◆ WORK INSTRUCTIONS: Repeat exactly the lines below, from the line containing "Mladen Ribarović" through the last line, both included. Leave out any pictures.

(Saved entries)
━━━━━━━━━━
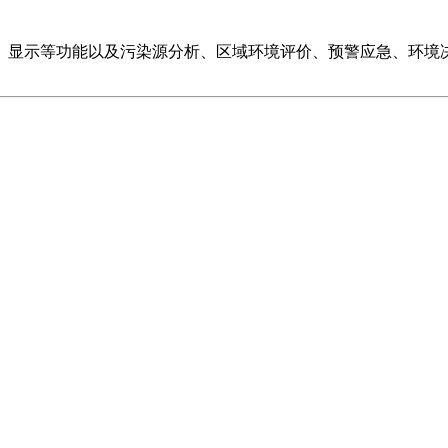
、显示等功能以及污染源分析、区域环境评价、预警应急、环境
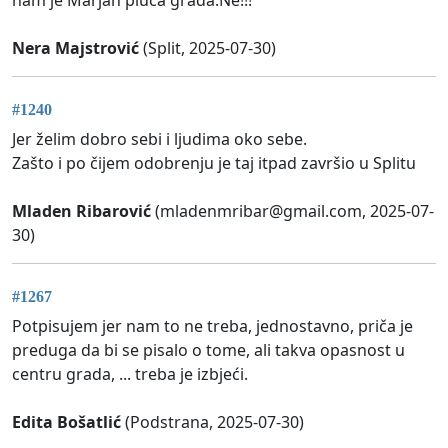
Nera Majstrović
(Split, 2025-07-30)
#1240
Jer želim dobro sebi i ljudima oko sebe.
Zašto i po čijem odobrenju je taj itpad završio u Splitu
Mladen Ribarović
(
mladenmribar@gmail.com
, 2025-07-
30)
#1267
Potpisujem jer nam to ne treba, jednostavno, priča je
preduga da bi se pisalo o tome, ali takva opasnost u
centru grada, ... treba je izbjeći.
Edita Bošatlić
(Podstrana, 2025-07-30)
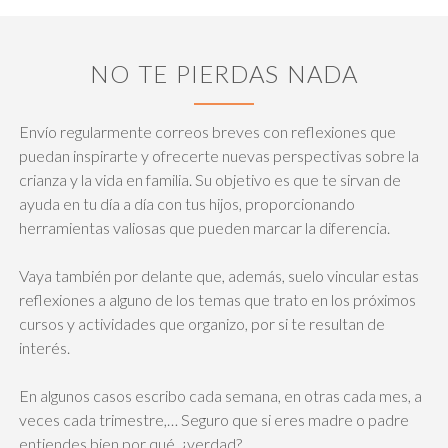
NO TE PIERDAS NADA
Envío regularmente correos breves con reflexiones que
puedan inspirarte y ofrecerte nuevas perspectivas sobre la
crianza y la vida en familia. Su objetivo es que te sirvan de
ayuda en tu día a día con tus hijos, proporcionando
herramientas valiosas que pueden marcar la diferencia.
Vaya también por delante que, además, suelo vincular estas
reflexiones a alguno de los temas que trato en los próximos
cursos y actividades que organizo, por si te resultan de
interés.
En algunos casos escribo cada semana, en otras cada mes, a
veces cada trimestre,… Seguro que si eres madre o padre
entiendes bien por qué, ¿verdad?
━━━━━━━━━━
◆ SOLUTION:
Mladen Ribarović
(
mladenmribar@gmail.com
, 2025-07-
30)
#1267
Potpisujem jer nam to ne treba, jednostavno, priča je
preduga da bi se pisalo o tome, ali takva opasnost u
centru grada, ... treba je izbjeći.
Edita Bošatlić
(Podstrana, 2025-07-30)
NO TE PIERDAS NADA
Envío regularmente correos breves con reflexiones que
puedan inspirarte y ofrecerte nuevas perspectivas sobre la
crianza y la vida en familia. Su objetivo es que te sirvan de
ayuda en tu día a día con tus hijos, proporcionando
herramientas valiosas que pueden marcar la diferencia.
Vaya también por delante que, además, suelo vincular estas
reflexiones a alguno de los temas que trato en los próximos
cursos y actividades que organizo, por si te resultan de
interés.
En algunos casos escribo cada semana, en otras cada mes, a
veces cada trimestre,… Seguro que si eres madre o padre
entiendes bien por qué, ¿verdad?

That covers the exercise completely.